EXERCISE INSTRUCTIONS: Find how many lines of the records below contain the word "consumed" and write that number by itself.

EXTRACTED INFORMATION:
+ + + +
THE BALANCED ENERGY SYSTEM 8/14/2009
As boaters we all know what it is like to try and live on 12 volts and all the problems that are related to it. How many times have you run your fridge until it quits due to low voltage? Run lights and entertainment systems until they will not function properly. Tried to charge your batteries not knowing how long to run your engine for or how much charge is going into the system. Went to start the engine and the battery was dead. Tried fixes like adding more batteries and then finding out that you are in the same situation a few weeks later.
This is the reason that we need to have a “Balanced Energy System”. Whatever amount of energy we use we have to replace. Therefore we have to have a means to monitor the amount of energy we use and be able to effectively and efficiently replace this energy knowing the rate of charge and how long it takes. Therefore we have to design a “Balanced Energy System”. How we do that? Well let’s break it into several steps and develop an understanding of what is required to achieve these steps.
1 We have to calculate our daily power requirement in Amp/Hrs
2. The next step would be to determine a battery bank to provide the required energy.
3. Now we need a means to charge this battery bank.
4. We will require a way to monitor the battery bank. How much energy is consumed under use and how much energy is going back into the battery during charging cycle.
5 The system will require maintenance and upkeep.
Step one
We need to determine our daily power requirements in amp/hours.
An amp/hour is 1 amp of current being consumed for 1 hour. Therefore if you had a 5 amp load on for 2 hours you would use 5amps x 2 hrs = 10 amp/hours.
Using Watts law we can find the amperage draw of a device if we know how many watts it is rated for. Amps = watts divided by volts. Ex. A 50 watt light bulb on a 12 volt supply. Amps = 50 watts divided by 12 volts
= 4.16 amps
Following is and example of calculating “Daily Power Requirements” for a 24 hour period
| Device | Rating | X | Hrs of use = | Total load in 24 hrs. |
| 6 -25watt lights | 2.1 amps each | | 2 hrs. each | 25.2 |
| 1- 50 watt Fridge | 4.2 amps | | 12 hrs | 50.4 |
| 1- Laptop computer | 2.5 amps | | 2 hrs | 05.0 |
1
+ + + +
ANSWER TO THIS EXERCISE: 2